SMR HDD use is typically restricted to workloads that write data sequentially, such as video surveillance and the internet of things. CMR drives write data randomly across the entire disk. SMR adoption has been low because users generally have to make host-side adjustments to use the HDDs without a performance hit. But industry initiatives could start to make it easier for customers to deploy SMR HDDs in the future.
The highest capacity SMR HDD today is 15 TB. Western Digital began shipping qualification samples of its Ultrastar DC HC620 host-managed SMR HDD last October. Seagate has also sampled an enterprise SMR-based 15 TB HDD, but it hasn't launched it commercially, according to Sahin. He said Seagate plans to make available a 17 TB SMR HDD, based on the CMR-based Exos X16, later this year. Toshiba did not respond to requests for comment on its SMR HDD plans.
Even higher HDD capacities could hit the market when manufacturers start to ship drives that use heat-assisted magnetic recording (HAMR) and microwave-assisted magnetic recording (MAMR) technologies.

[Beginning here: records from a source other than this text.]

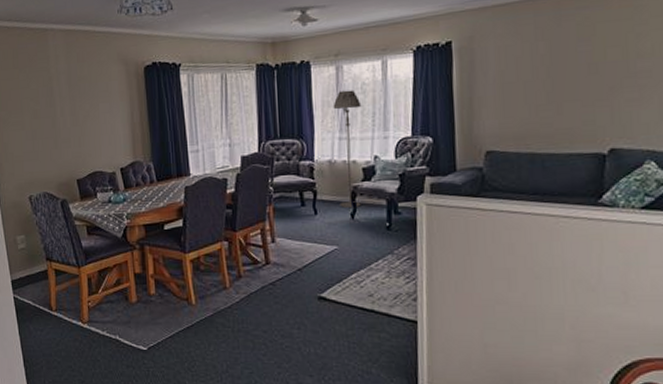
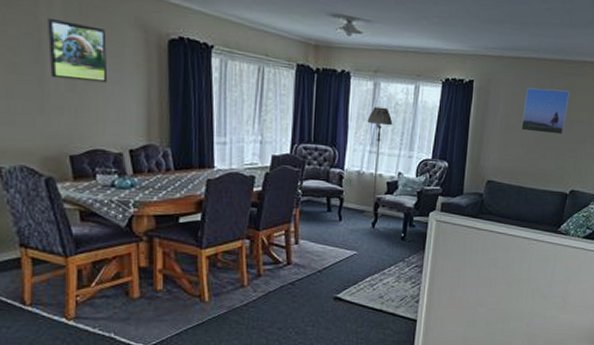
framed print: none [56,68,101,117] -> present [48,17,108,83]
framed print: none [522,28,588,87] -> present [521,87,570,135]

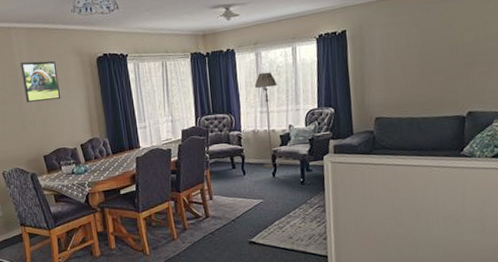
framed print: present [521,87,570,135] -> none [400,17,449,65]

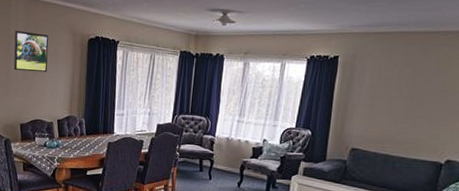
floor lamp: present [254,72,280,168] -> none [230,83,260,178]

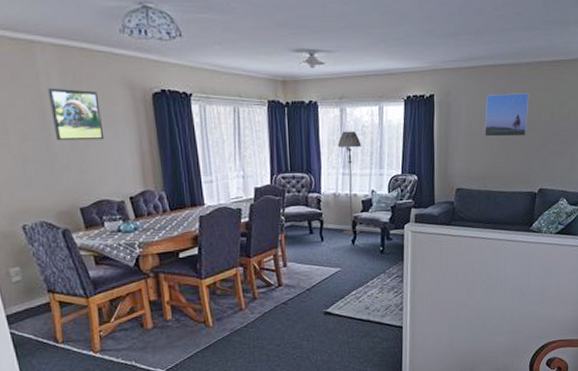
floor lamp: none [230,83,260,178] -> present [337,131,362,235]
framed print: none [389,60,445,105] -> present [484,93,529,137]

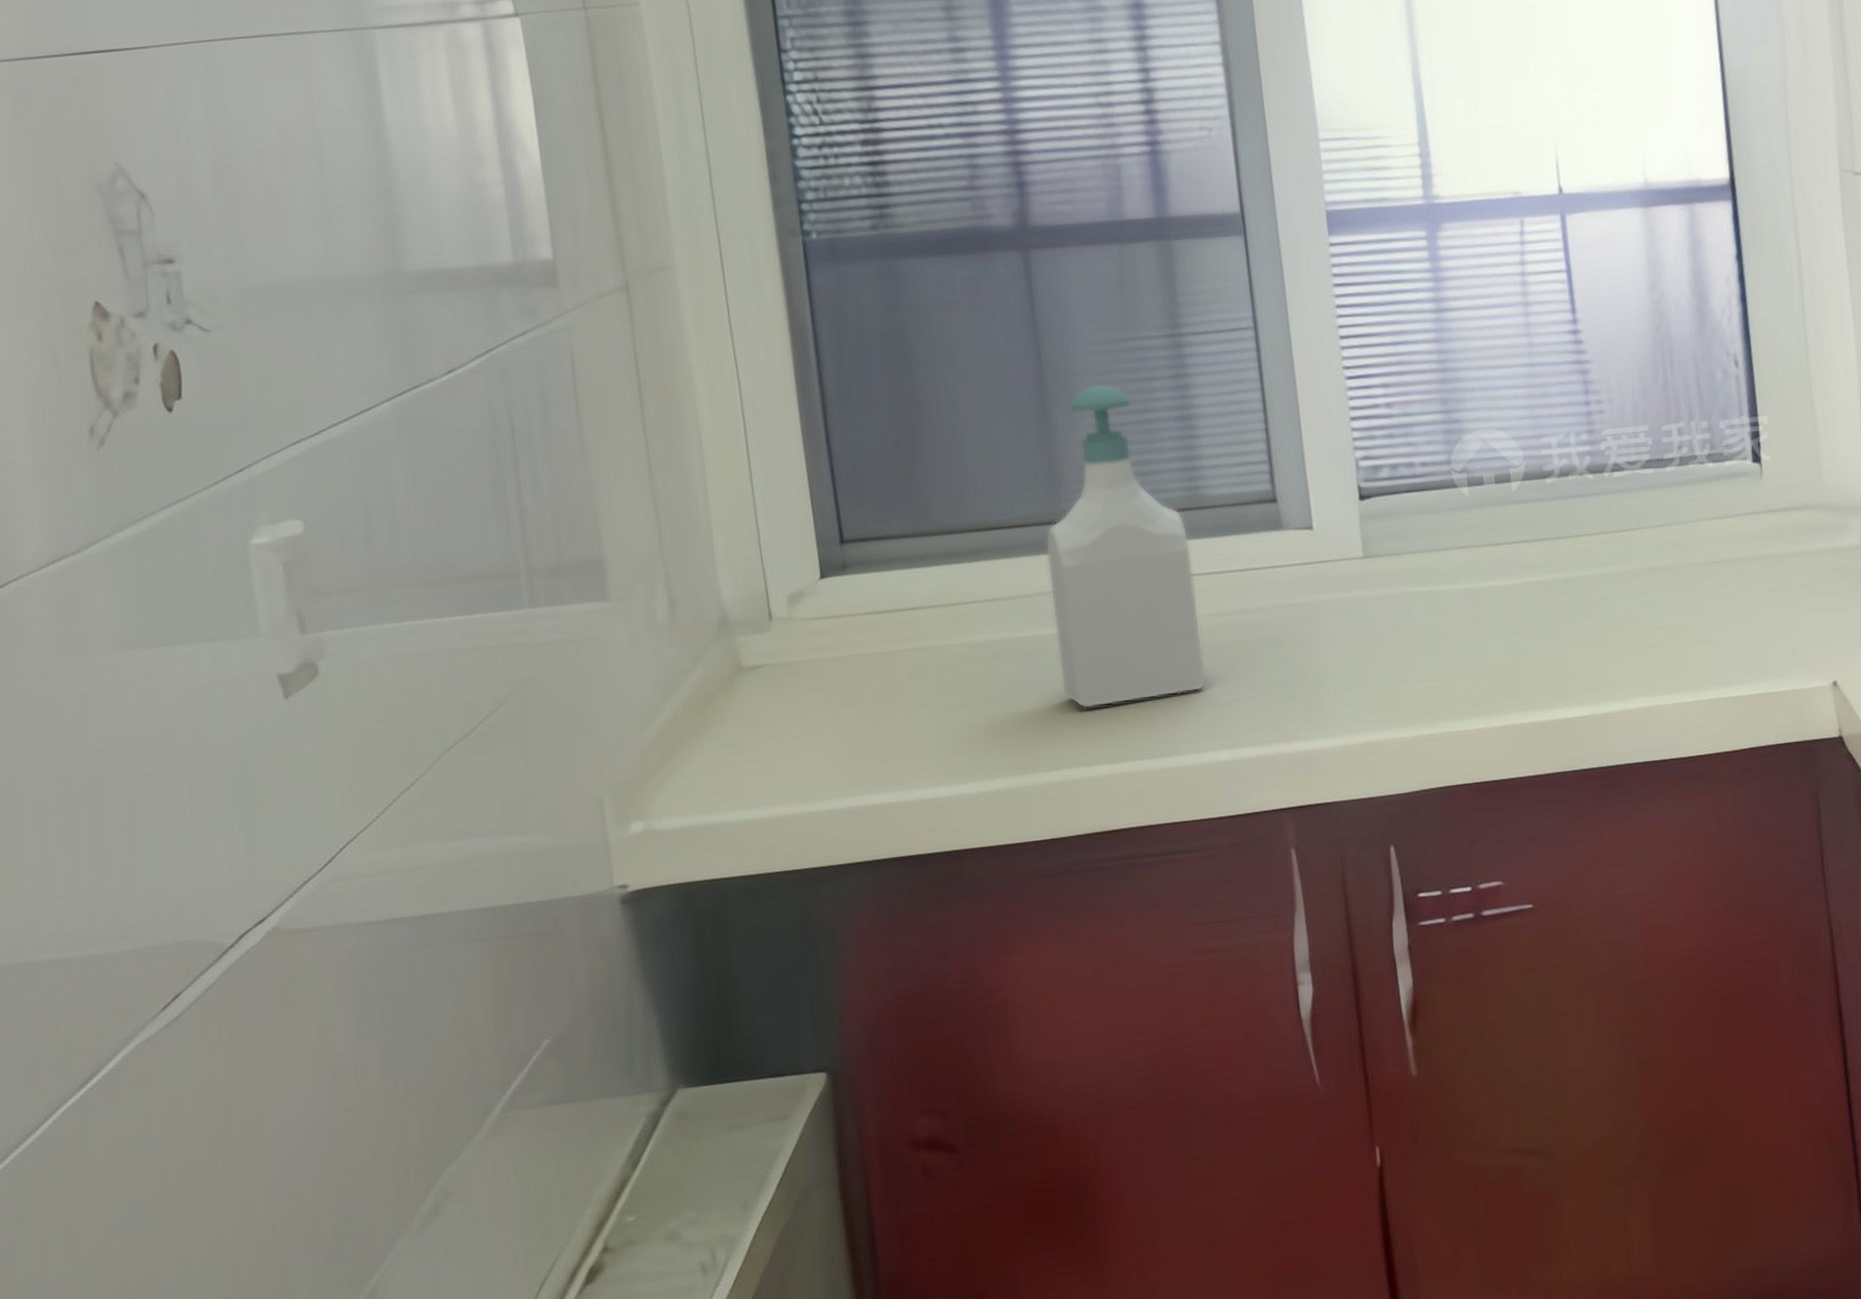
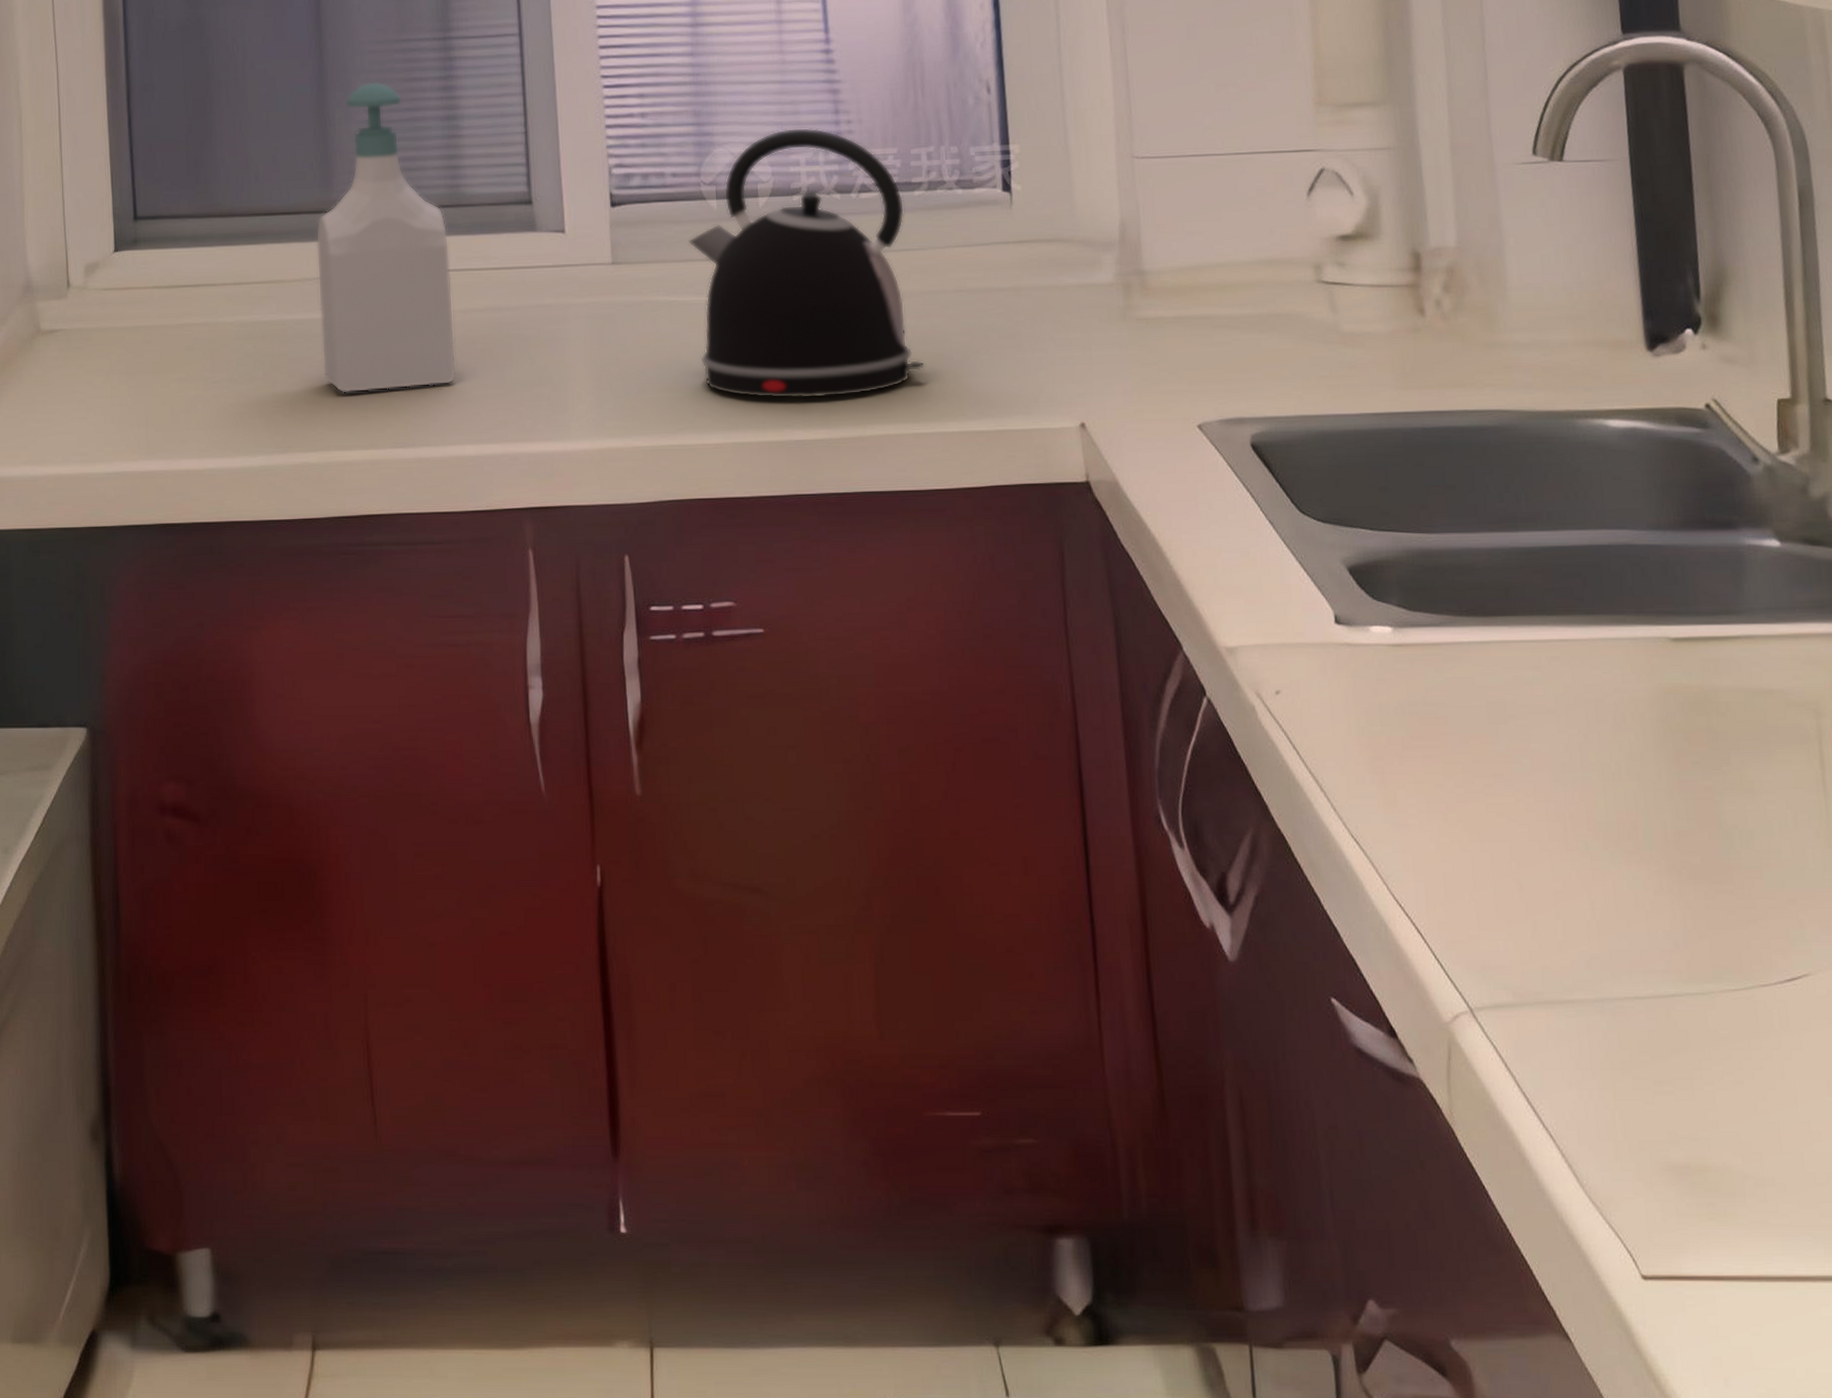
kettle: none [1441,409,1682,681] -> present [689,127,925,399]

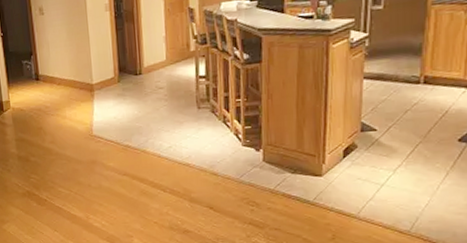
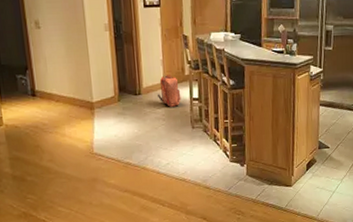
backpack: none [160,52,186,87] -> present [158,75,181,107]

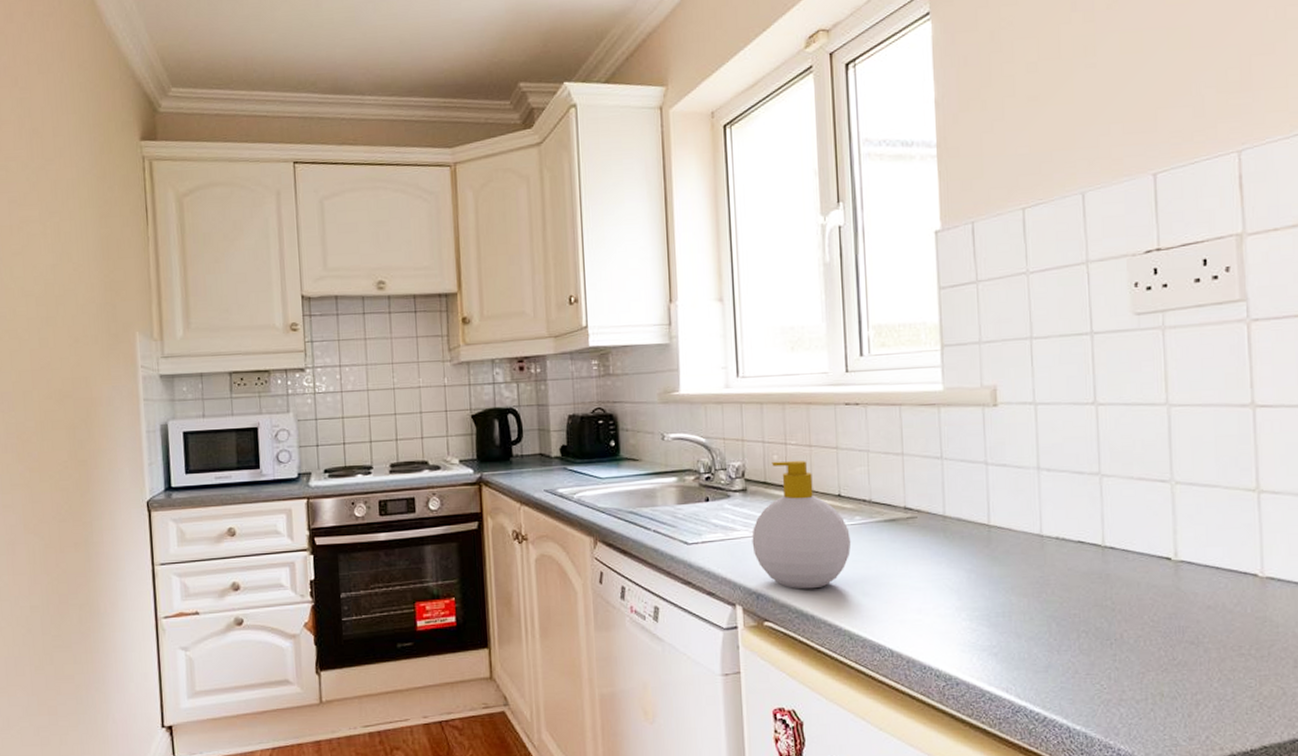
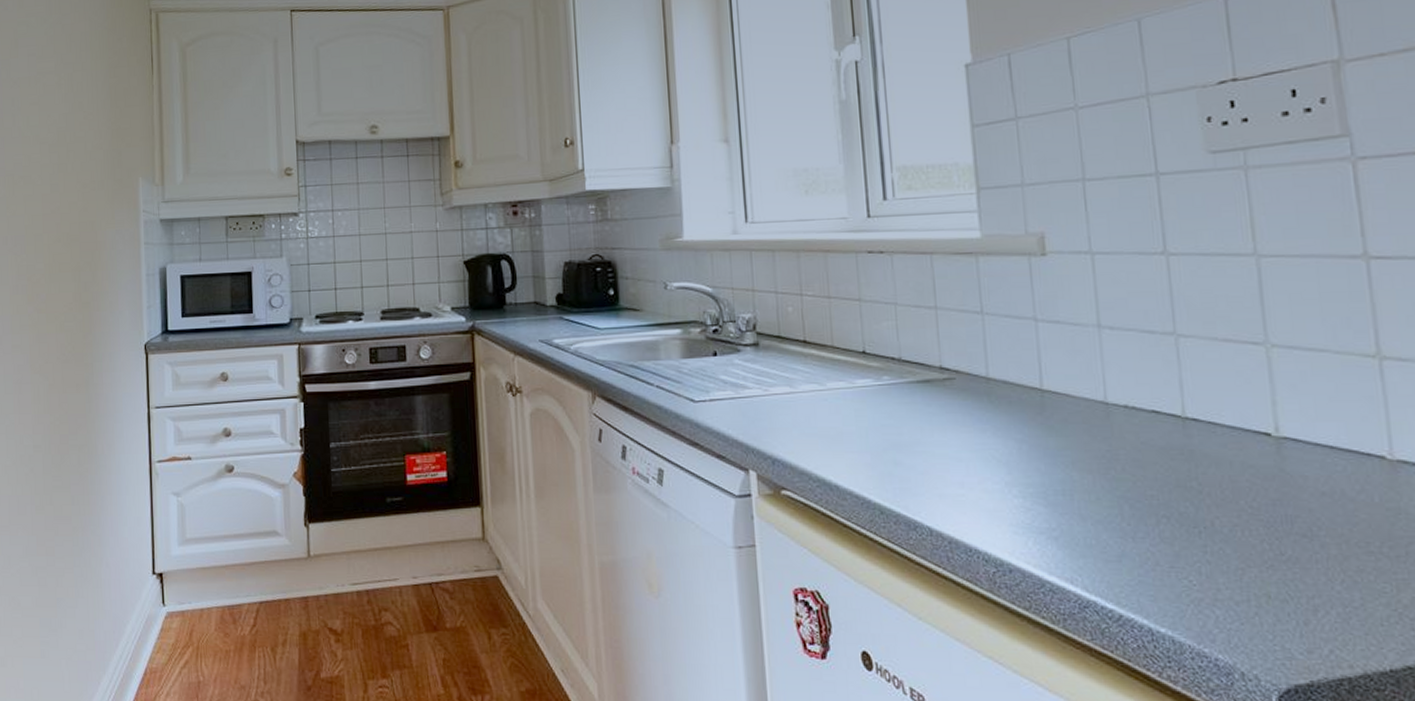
soap bottle: present [752,460,851,589] -> none [765,312,879,455]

Sahin said Seagate expects to make available HAMR-based 20 TB HDDs in late 2020. Toshiba hasn't specified its roadmap but outlined plans to use MAMR and explore the use of HAMR technology.
Western Digital plans to introduce "energy-assisted" 16 TB CMR HDDs and 18 TB SMR HDDs later this year, according to Mike Cordano, the company's president and COO. Cordano claimed during the company's most recent earnings call that the new energy-assisted HDDs would contain fewer disks and heads than competitors' options. Western Digital late last year had said that its MAMR-based 16 TB HDD would have eight platters.
IDC's 2018 market statistics for 2.5-inch and 3.5-inch capacity-optimized HDDs showed Seagate in the lead with 47.8% of the unit shipments. Western Digital was next at 22.4% and Toshiba trailed at 9.8%. IDC's overall HDD unit shipment statistics for 2018 had Seagate in the lead at 40.0%, Western Digital second at 37.2% and Toshiba at 22.8%.
All three vendors make available a wide range of client and enterprise HDDs, including mission-critical enterprise drives that spin at 10,000 rpm and 15,000 rpm.